Dr. Seth Berkley, CEO of Gavi, Dr. Philippe Duneton, Executive Director of Unitaid, Dr. Bill Rodriguez, CEO of FIND and Dr. Juan Pablo Uribe, the Global Director for Health, Nutrition and Population at the World Bank participated in this conference.
“Over the weekend, WHO released an update about cases of acute hepatitis of unknown origin among children.
So far, at least 169 cases of acute hepatitis have been reported from 11 countries in Europe, and in the United States, in children aged from 1 month to 16 years.
Seventeen children – about 10 percent of the reported cases – have required liver transplants, and one death has been reported.
The symptoms include abdominal pain, diarrhoea, vomiting, jaundice, severe acute hepatitis, and increased levels of liver enzymes.” said Tedros.
Also over the weekend, health authorities in the Democratic Republic of the Congo declared an outbreak of Ebola, after a case was confirmed in Mbandaka, a city in the north-western Equateur Province of DRC.

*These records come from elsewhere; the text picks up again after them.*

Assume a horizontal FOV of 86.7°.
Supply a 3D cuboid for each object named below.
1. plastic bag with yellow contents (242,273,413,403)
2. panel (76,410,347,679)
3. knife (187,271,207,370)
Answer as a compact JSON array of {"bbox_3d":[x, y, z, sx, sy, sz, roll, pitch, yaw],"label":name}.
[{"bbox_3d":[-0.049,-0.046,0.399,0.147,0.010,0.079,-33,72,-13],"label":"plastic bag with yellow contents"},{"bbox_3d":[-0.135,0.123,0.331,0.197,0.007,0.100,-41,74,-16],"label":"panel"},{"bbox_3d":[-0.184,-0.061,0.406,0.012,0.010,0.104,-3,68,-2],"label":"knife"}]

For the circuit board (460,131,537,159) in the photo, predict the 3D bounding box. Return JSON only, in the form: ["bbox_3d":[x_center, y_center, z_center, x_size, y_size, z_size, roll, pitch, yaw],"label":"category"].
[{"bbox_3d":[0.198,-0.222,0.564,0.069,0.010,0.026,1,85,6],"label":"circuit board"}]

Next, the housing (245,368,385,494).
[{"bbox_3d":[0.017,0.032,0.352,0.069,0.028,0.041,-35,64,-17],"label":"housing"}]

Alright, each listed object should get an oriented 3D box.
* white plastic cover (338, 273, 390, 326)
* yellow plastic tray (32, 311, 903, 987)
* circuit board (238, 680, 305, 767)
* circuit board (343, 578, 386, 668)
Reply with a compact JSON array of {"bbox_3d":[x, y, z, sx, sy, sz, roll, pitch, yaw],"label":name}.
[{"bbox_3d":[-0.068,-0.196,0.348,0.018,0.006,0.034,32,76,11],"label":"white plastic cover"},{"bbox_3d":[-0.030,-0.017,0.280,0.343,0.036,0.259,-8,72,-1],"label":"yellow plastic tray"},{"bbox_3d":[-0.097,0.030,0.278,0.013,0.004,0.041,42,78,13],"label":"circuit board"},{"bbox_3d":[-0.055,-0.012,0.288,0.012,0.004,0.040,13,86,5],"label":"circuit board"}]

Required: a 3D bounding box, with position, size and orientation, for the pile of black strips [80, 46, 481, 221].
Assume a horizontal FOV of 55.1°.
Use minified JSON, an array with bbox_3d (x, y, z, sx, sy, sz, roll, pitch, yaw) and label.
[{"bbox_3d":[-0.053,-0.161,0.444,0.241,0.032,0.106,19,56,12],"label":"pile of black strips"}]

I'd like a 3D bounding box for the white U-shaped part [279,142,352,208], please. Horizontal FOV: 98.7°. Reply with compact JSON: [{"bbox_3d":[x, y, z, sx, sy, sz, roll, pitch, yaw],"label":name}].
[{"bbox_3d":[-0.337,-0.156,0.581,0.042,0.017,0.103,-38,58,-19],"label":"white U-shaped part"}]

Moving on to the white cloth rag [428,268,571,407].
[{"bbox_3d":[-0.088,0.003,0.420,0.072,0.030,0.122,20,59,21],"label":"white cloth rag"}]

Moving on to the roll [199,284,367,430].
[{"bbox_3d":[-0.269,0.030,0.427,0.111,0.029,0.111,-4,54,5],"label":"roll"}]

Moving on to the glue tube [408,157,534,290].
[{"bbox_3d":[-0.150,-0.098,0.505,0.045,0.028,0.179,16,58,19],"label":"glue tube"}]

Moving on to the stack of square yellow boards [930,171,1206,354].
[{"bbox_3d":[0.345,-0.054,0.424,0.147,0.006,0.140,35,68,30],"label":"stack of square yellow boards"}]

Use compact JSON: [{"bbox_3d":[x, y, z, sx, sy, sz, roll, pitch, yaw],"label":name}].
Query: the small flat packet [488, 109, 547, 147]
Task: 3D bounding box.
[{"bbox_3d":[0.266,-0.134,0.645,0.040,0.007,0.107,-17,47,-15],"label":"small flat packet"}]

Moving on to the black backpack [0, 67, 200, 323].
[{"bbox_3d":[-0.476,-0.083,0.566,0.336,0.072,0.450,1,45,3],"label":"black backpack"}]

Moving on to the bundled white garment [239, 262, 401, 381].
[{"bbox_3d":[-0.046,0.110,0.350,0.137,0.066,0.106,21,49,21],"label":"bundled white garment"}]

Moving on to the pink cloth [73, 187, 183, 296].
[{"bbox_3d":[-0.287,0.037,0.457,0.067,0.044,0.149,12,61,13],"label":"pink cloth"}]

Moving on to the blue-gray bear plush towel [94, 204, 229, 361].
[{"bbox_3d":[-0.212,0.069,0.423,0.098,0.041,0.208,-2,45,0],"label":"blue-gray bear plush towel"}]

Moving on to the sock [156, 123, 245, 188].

A second case was confirmed on Tuesday April 26, in a relative of the first patient. Unfortunately, both patients have died.
Tedros stated that globally reported cases and deaths continue to decline in Covid 19, “which is very encouraging and good news” he said.
At the end of the conference Tedros spoke about the antiviral combination nirmatrelvir and ritonavir, also known as Paxlovid, for patients with mild or moderate COVID-19 that are at high-risk of hospitalization and that on Friday WHO recommended this treatment which helps prevent hospitalizations and is easy to administer.